I would like to know how to remove all bytes which can't be decode. Is there a solution?
This is simple:
with open('filename', 'r', encoding='utf8', errors='ignore') as f:
...
The errors='ignore'
tells Python to drop unrecognized characters. It can also be passed to bytes.decode()
and most other places which take an encoding
argument.
Since this decodes the bytes into unicode, it may not be suitable for an XML parser that wants to consume bytes. In that case, you should write the data back to disk (e.g. using shutil.copyfileobj()
) and then re-open in 'rb'
mode.
In Python 2, these arguments to the built-in open()
don't exist, but you can use io.open()
instead. Alternatively, you can decode your 8-bit strings into unicode strings after reading them, but this is more error-prone in my opinion.
But it turns out OP doesn't have invalid UTF-8. OP has valid UTF-8 which happens to include control characters. Control characters are mildly annoying to filter out since you have to run them through a function like this, meaning you can't just use copyfileobj()
:
import unicodedata
def strip_control_chars(data: str) -> str:
return ''.join(c for c in data if unicodedata.category(c) != 'Cc')
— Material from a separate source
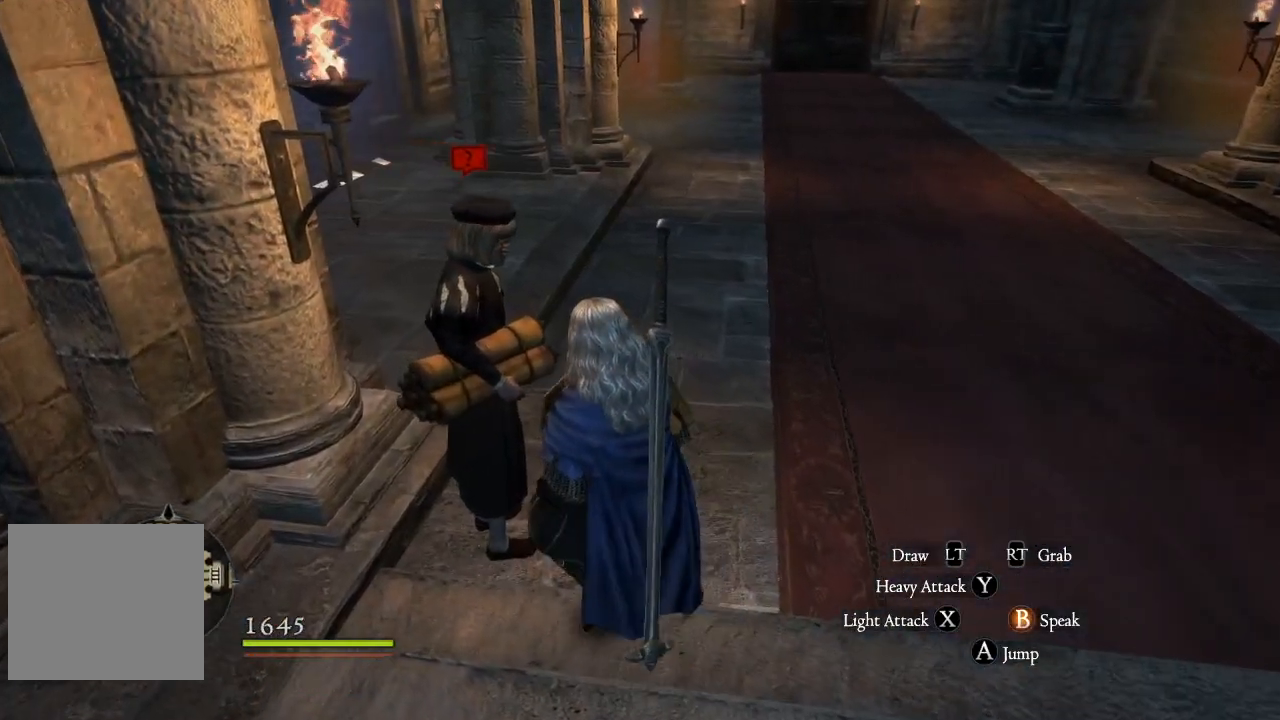
{"buttons": [], "left_stick": "center", "right_stick": "center", "events": [[83, "B", "down"], [183, "left_stick", "center"], [217, "B", "up"]]}
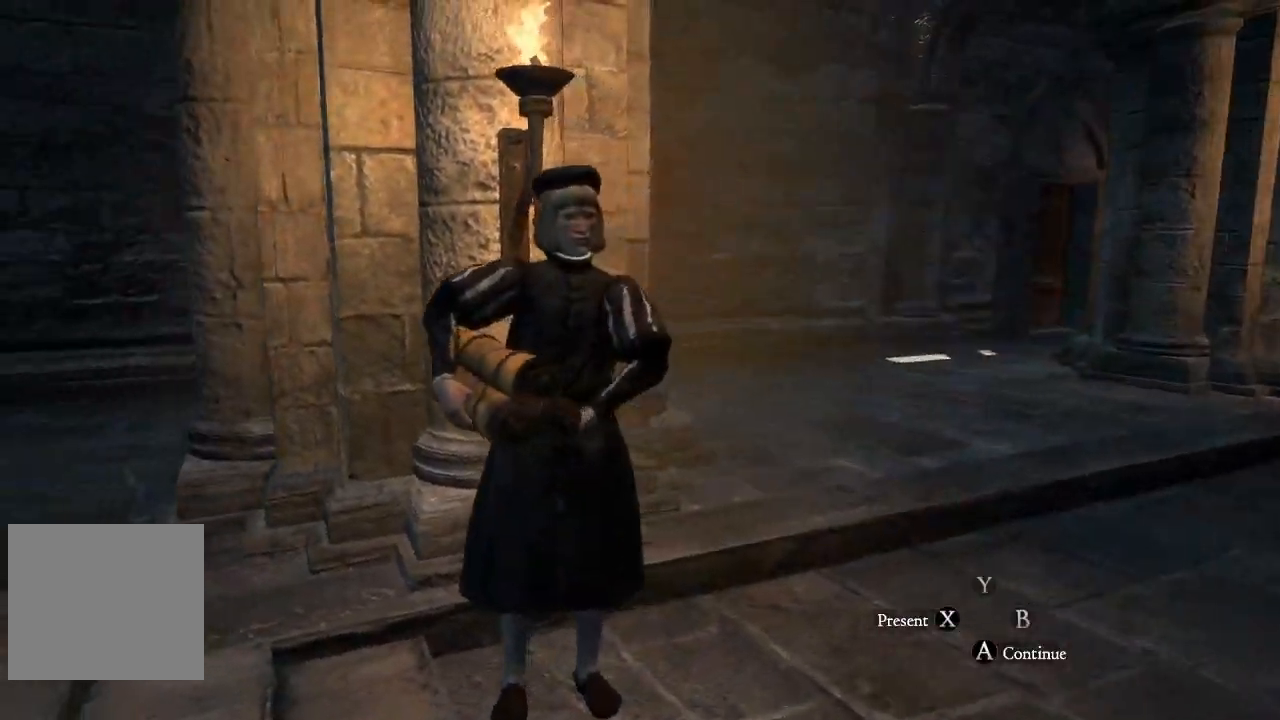
{"buttons": [], "left_stick": "center", "right_stick": "center", "events": [[50, "right_stick", "left"], [267, "right_stick", "center"]]}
Cc is the Unicode category for "Other, control character, as described on the Unicode website. To include a slightly broader array of "bad characters," we could strip the entire "other" category (which mostly contains useless stuff anyway):
def strip_control_chars(data: str) -> str:
return ''.join(c for c in data if not unicodedata.category(c).startswith('C'))
This will filter out line breaks, so it's probably a good idea to process the file a line at a time and add the line breaks back in at the end.
In principle, we could create a codec for doing this incrementally, and then we could use copyfileobj()
, but that's like using a sledgehammer to swat a fly.